*** THE RECORDS Section Begins ***

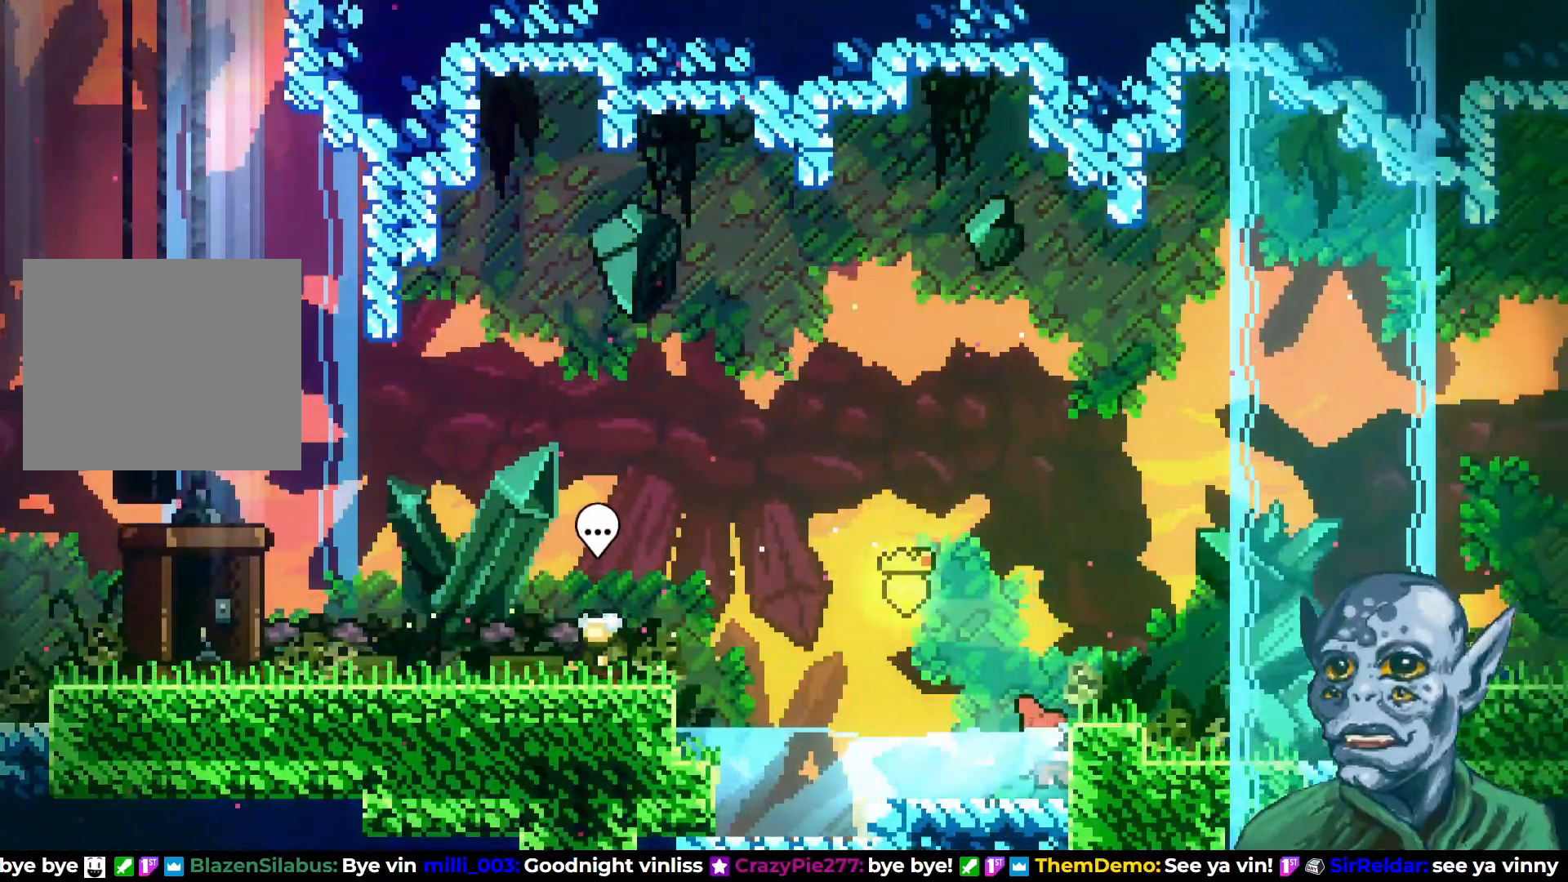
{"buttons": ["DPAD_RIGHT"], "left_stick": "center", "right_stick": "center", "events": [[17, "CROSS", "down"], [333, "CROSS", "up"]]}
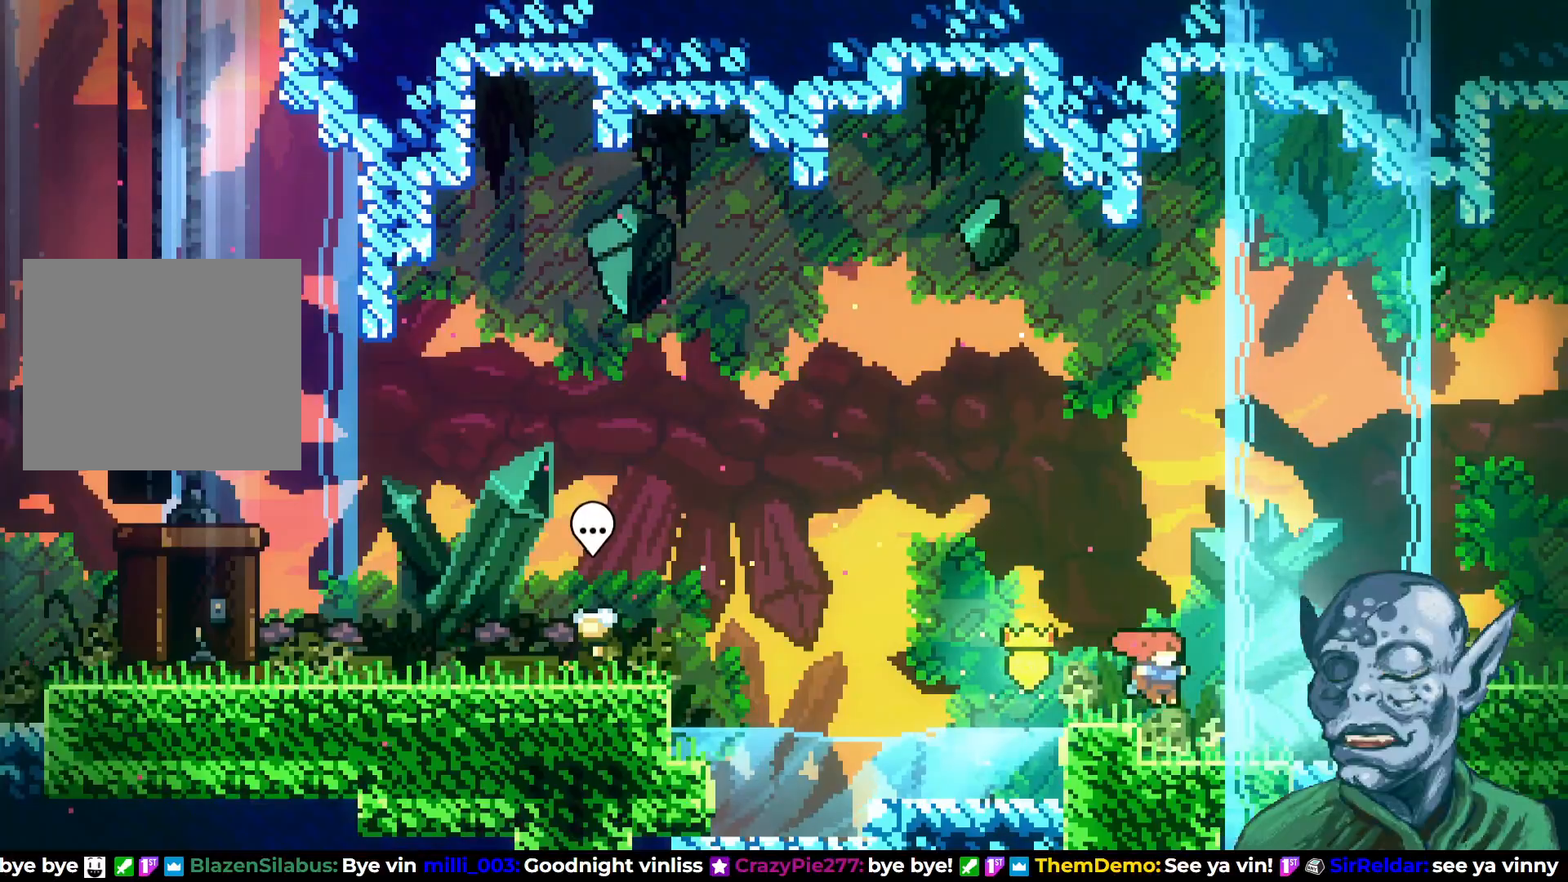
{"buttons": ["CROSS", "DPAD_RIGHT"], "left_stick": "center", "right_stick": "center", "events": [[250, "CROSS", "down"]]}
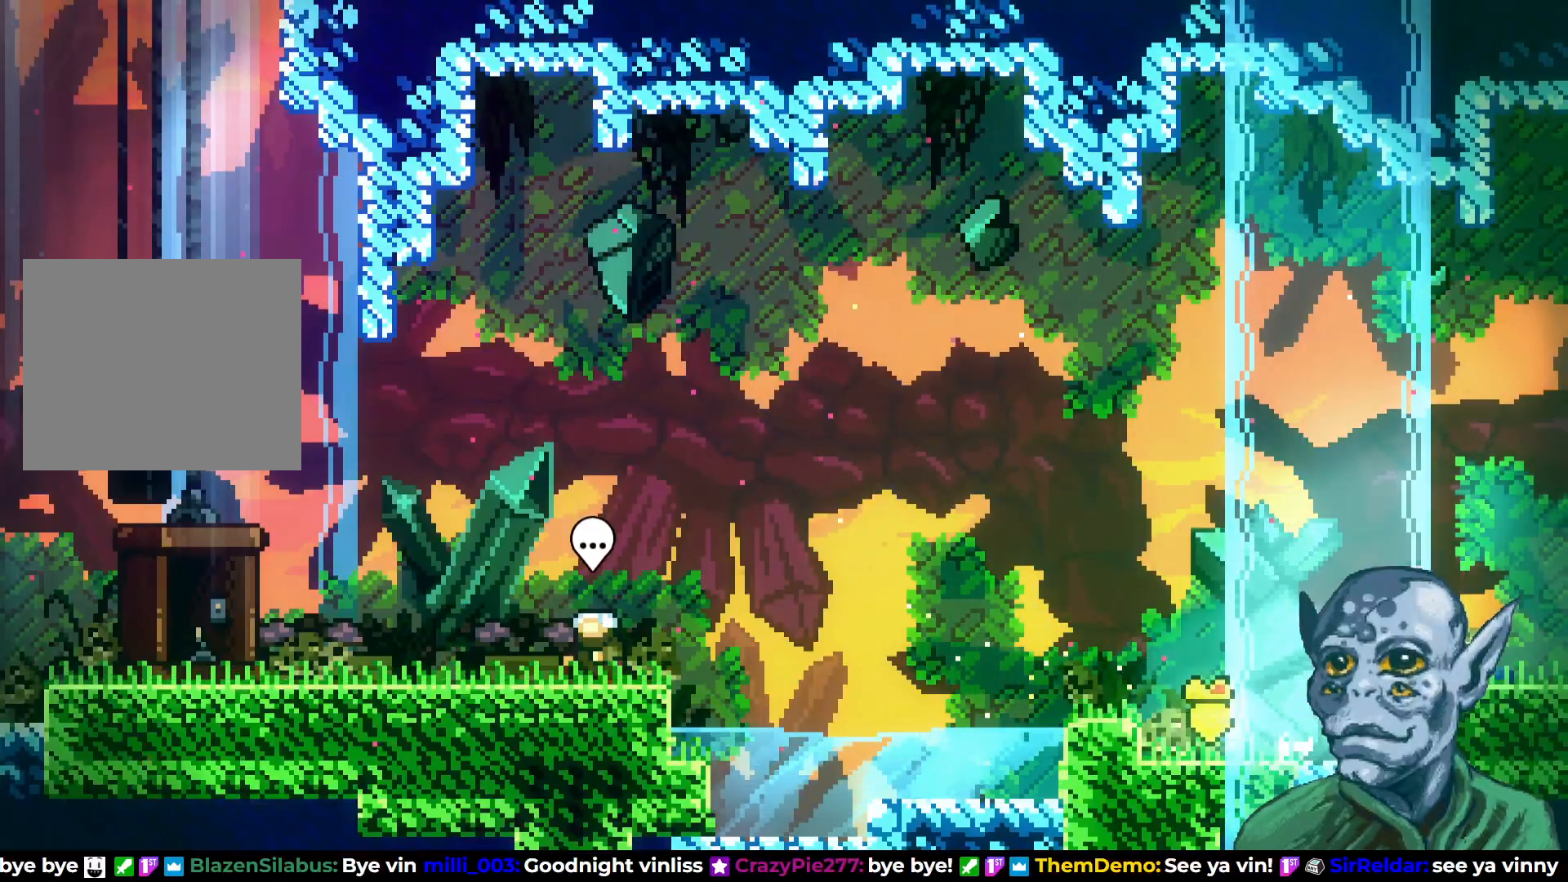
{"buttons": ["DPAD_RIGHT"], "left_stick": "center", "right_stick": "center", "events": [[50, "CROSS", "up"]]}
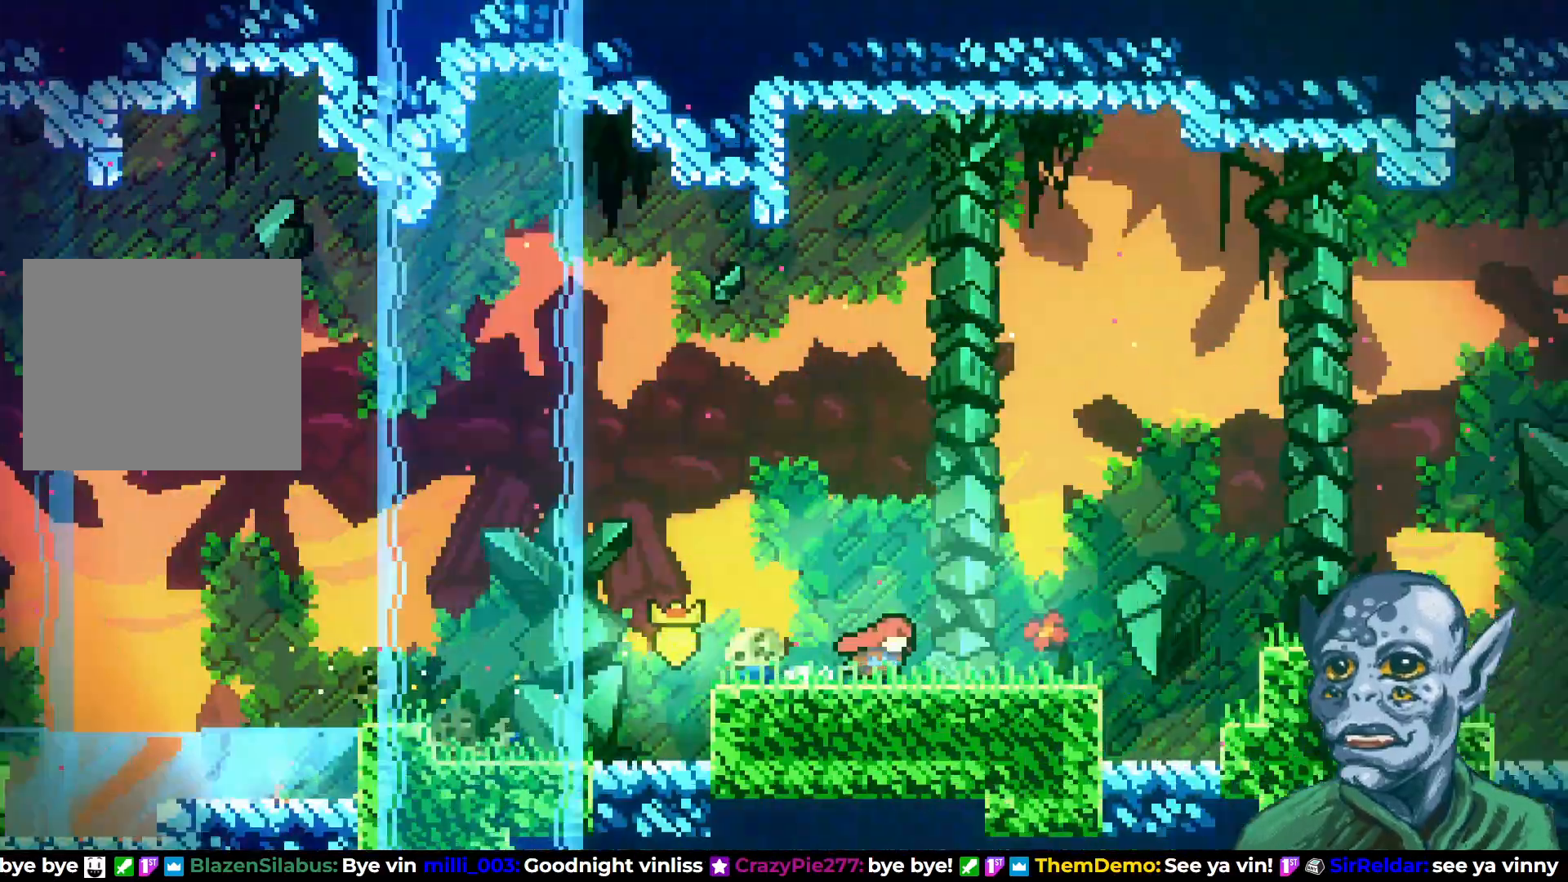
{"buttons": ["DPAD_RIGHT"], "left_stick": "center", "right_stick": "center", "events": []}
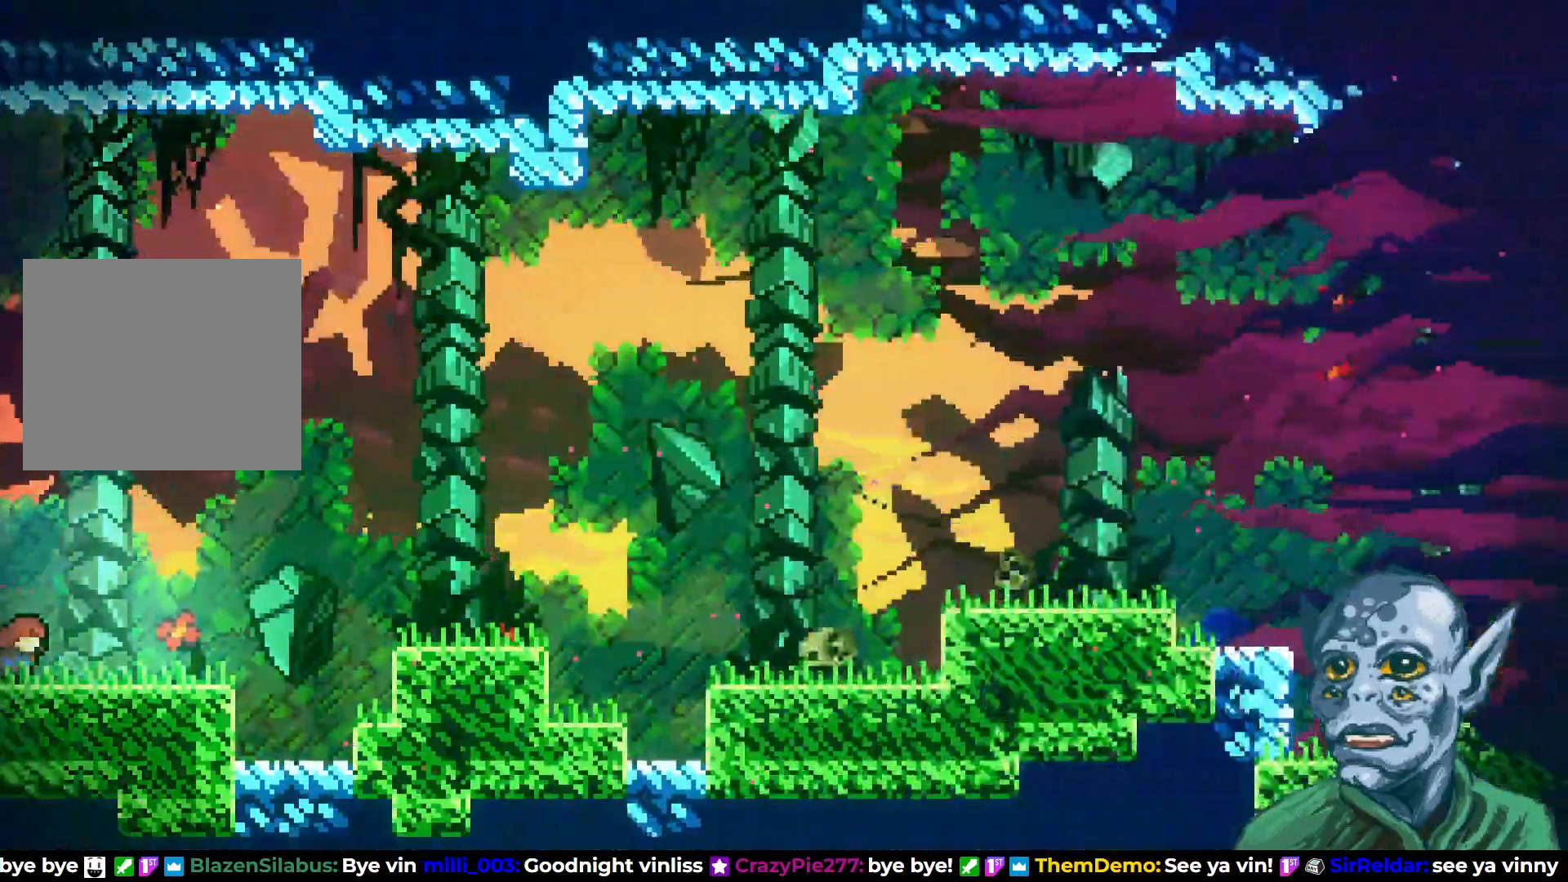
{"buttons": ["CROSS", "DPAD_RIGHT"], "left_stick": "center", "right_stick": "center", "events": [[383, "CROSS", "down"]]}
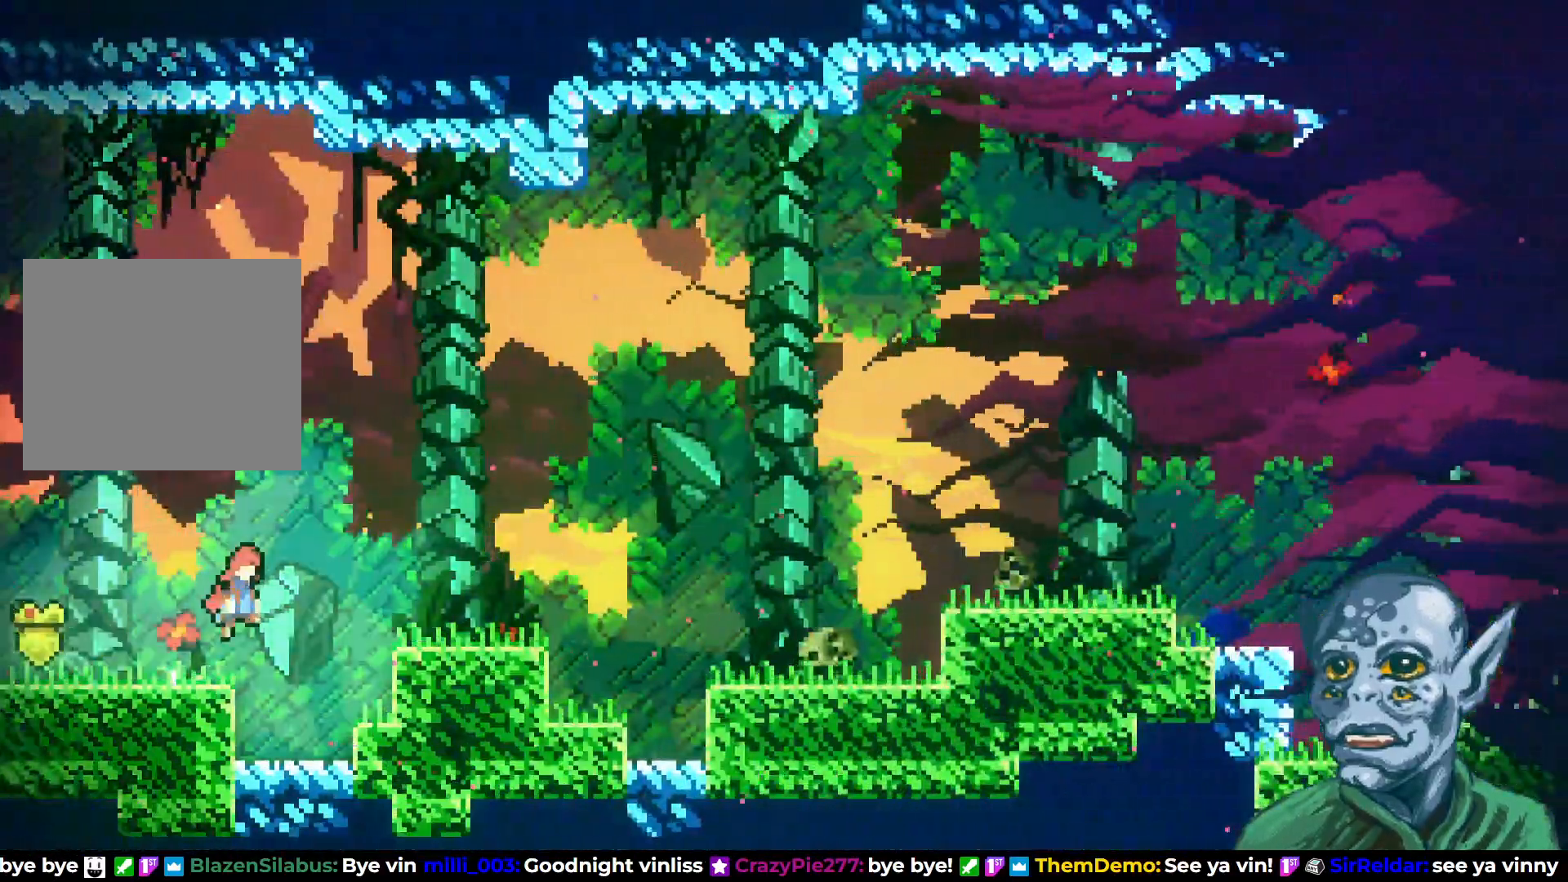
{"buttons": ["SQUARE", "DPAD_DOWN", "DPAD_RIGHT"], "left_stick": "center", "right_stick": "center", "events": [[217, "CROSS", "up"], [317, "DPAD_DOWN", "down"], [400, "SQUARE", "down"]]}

*** THE RECORDS Section Ends ***

◆ **WHAT YOU HAVE TO DO**:
In your copy, restate the data above word for word but leave out any picture.

◆ **EXPECTED ANSWER**:
{"buttons": ["DPAD_RIGHT"], "left_stick": "center", "right_stick": "center", "events": [[17, "CROSS", "down"], [333, "CROSS", "up"]]}
{"buttons": ["CROSS", "DPAD_RIGHT"], "left_stick": "center", "right_stick": "center", "events": [[250, "CROSS", "down"]]}
{"buttons": ["DPAD_RIGHT"], "left_stick": "center", "right_stick": "center", "events": [[50, "CROSS", "up"]]}
{"buttons": ["DPAD_RIGHT"], "left_stick": "center", "right_stick": "center", "events": []}
{"buttons": ["CROSS", "DPAD_RIGHT"], "left_stick": "center", "right_stick": "center", "events": [[383, "CROSS", "down"]]}
{"buttons": ["SQUARE", "DPAD_DOWN", "DPAD_RIGHT"], "left_stick": "center", "right_stick": "center", "events": [[217, "CROSS", "up"], [317, "DPAD_DOWN", "down"], [400, "SQUARE", "down"]]}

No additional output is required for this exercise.